Cape May Migratory Bird Refuge Walk Report

Two Blue Grosbeak males aggressively chasing each other all around the parking lot at TNC's Cape May Migratory Bird Refuge (a.k.a. the Cape May Meadows) were a surprise this morning, since the species was not present there yesterday, nor at last week's CMBO Monday Meadows walk. Also at the parking lot was a very cooperative Indigo Bunting male, and the immature male Orchard Oriole that's been there most of the spring was present on our return to the lot, singing away, although he was not singing when we started. At least one Willow Flycatcher continues in the meadows, near the dune end of the west path.

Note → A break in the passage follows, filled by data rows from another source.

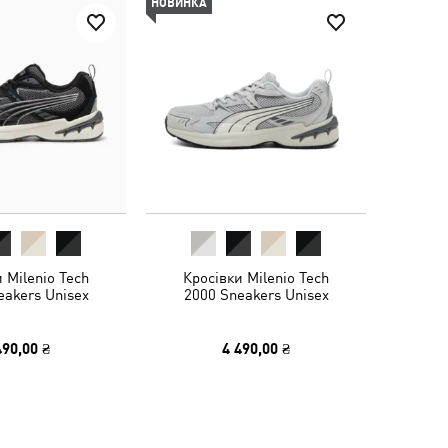
НОВИНКА
 Milenio Tech
Кросівки Milenio Tech
eakers Unisex
2000 Sneakers Unisex
490,00 ₴
4 490,00 ₴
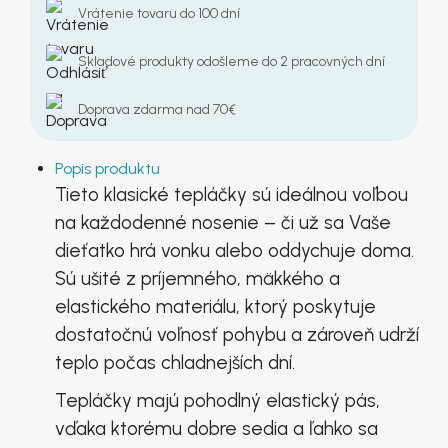
Vrátenie tovaru do 100 dní
Skladové produkty odošleme do 2 pracovných dní
Doprava zdarma nad 70€
Popis produktu
Tieto klasické tepláčky sú ideálnou voľbou
na každodenné nosenie – či už sa Vaše
dieťatko hrá vonku alebo oddychuje doma.
Sú ušité z príjemného, mäkkého a
elastického materiálu, ktorý poskytuje
dostatočnú voľnosť pohybu a zároveň udrží
teplo počas chladnejších dní.
Tepláčky majú pohodlný elastický pás,
vďaka ktorému dobre sedia a ľahko sa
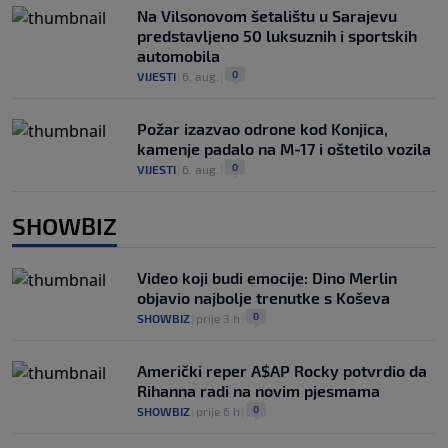
Na Vilsonovom šetalištu u Sarajevu
predstavljeno 50 luksuznih i sportskih
automobila
0
VIJESTI
|
6. aug.
|
Požar izazvao odrone kod Konjica,
kamenje padalo na M-17 i oštetilo vozila
0
VIJESTI
|
6. aug.
|
SHOWBIZ
Video koji budi emocije: Dino Merlin
objavio najbolje trenutke s Koševa
0
SHOWBIZ
|
prije 3 h
|
Američki reper A$AP Rocky potvrdio da
Rihanna radi na novim pjesmama
0
SHOWBIZ
|
prije 6 h
|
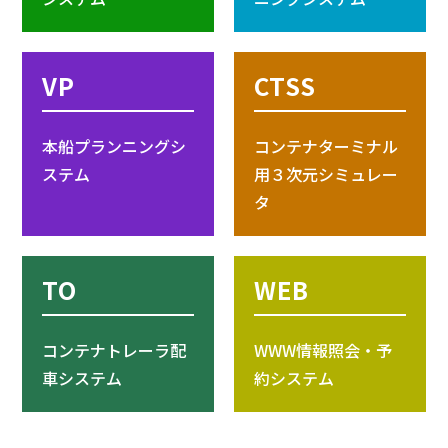
VP
CTSS
本船プランニングシ
コンテナターミナル
ステム
用３次元シミュレー
タ
TO
WEB
コンテナトレーラ配
WWW情報照会・予
車システム
約システム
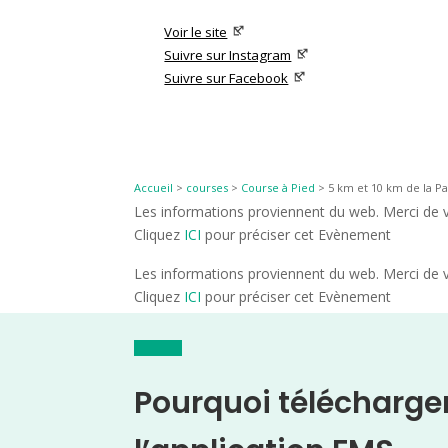
Voir le site
Suivre sur Instagram
Suivre sur Facebook
Accueil
>
courses
>
Course à Pied
>
5 km et 10 km de la Pa
Les informations proviennent du web. Merci de vé
Cliquez
ICI
pour préciser cet Evènement
Les informations proviennent du web. Merci de vé
Cliquez
ICI
pour préciser cet Evènement
Pourquoi télécharge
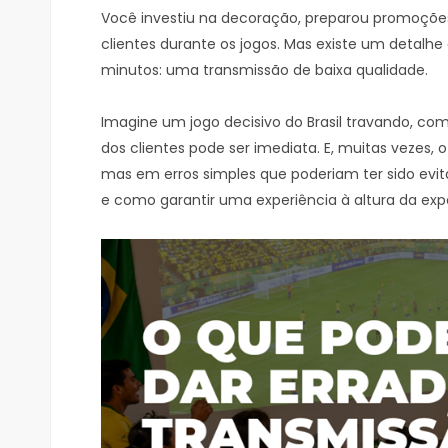
Você investiu na decoração, preparou promoções 
clientes durante os jogos. Mas existe um detalh
minutos: uma transmissão de baixa qualidade.
Imagine um jogo decisivo do Brasil travando, com 
dos clientes pode ser imediata. E, muitas vezes,
mas em erros simples que poderiam ter sido evitad
e como garantir uma experiência à altura da expe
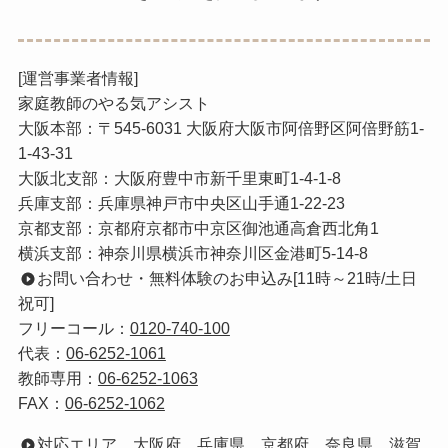
[運営事業者情報]
家庭教師のやる気アシスト
大阪本部：〒545-6031 大阪府大阪市阿倍野区阿倍野筋1-
1-43-31
大阪北支部：大阪府豊中市新千里東町1-4-1-8
兵庫支部：兵庫県神戸市中央区山手通1-22-23
京都支部：京都府京都市中京区御池通高倉西北角1
横浜支部：神奈川県横浜市神奈川区金港町5-14-8
お問い合わせ・無料体験のお申込み[11時～21時/土日
祝可]
フリーコール：
0120-740-100
代表：
06-6252-1061
教師専用：
06-6252-1063
FAX：
06-6252-1062
対応エリア
大阪府
兵庫県
京都府
奈良県
滋賀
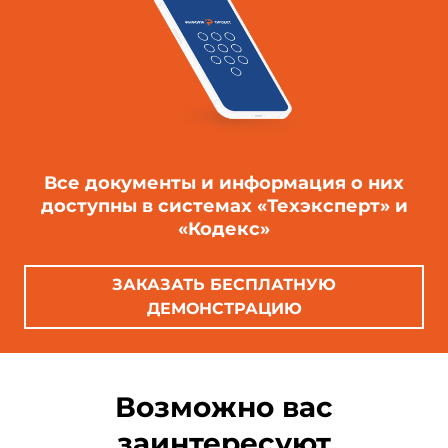
Все документы и информация о них
доступны в системах «Техэксперт» и
«Кодекс»
ЗАКАЗАТЬ БЕСПЛАТНУЮ
ДЕМОНСТРАЦИЮ
Возможно вас
заинтересуют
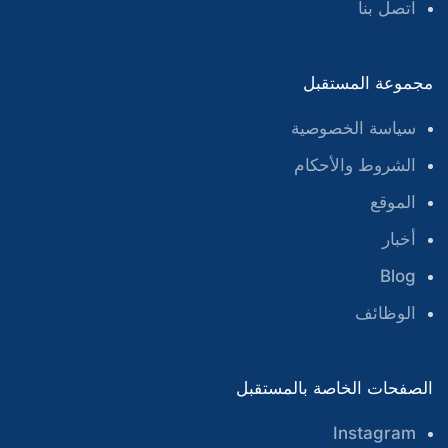
اتصل بنا
مجموعة المستقبل
سياسة الخصوصية
الشروط والأحكام
الموقع
أخبار
Blog
الوظائف
الصفحات الخاصة بالمستقبل
Instagram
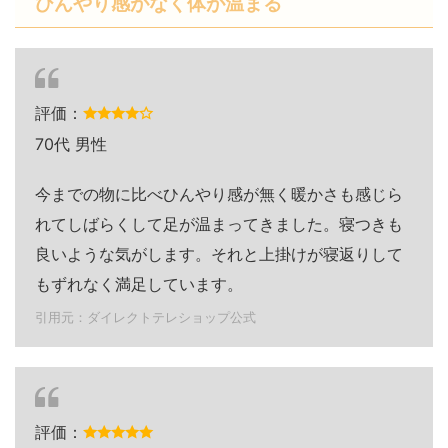
ひんやり感がなく体が温まる
評価：
70代 男性
今までの物に比べひんやり感が無く暖かさも感じら
れてしばらくして足が温まってきました。寝つきも
良いような気がします。それと上掛けが寝返りして
もずれなく満足しています。
引用元：ダイレクトテレショップ公式
評価：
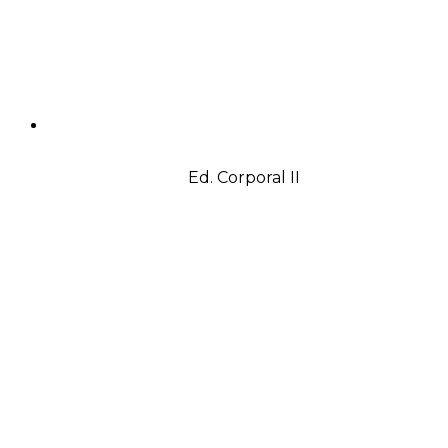
Ed. Corporal II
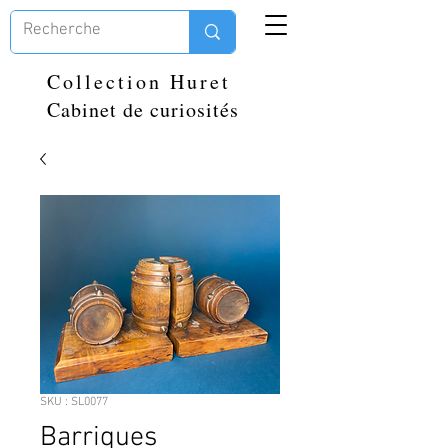
Collection Huret
Cabinet de curiosités
SKU : SL0077
Barriques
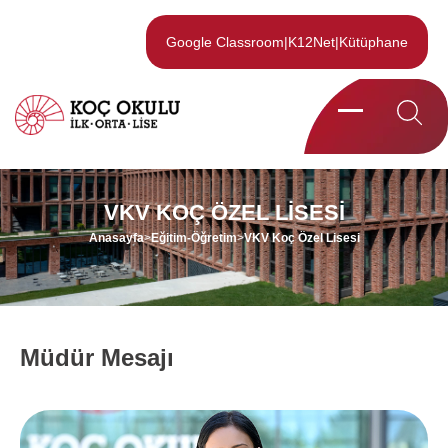
Google Classroom
|
K12Net
|
Kütüphane
VKV KOÇ ÖZEL LISESI
Anasayfa
>
Eğitim-Öğretim
>
VKV Koç Özel Lisesi
Müdür Mesajı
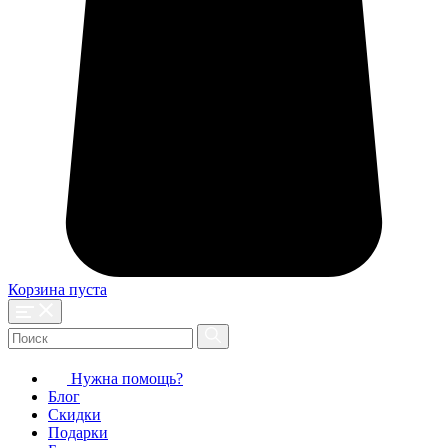
Корзина пуста
Нужна помощь?
Блог
Скидки
Подарки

The Mute Swan cygnet continues - I learned it was seen on the back of its parent last Friday night during CMBO's Sunset Birding walk. Multiple male Gadwall continue to chase females around, two Piping Plover nests have hatched off the meadows, at least 6 American Oystercatchers are present at the meadows, mostly on the beach, and a first summer Lesser Black-backed Gull stood with many of it's larger cousins on the beach as well. A single Sanderling was on the beach. An adult Cooper's Hawk with prey flew towards the State Park at the start of the walk. One Greater Yellowlegs flushed from near the east path. We looked in vain for Wilson's Storm-petrels and other pelagics offshore, but the tide was low and slack and the ocean calm, not exactly the best conditions for sea watching. Two Green Herons treated part of the group with a flyby view, and a universal favorite was the flyover Tri-colored Heron.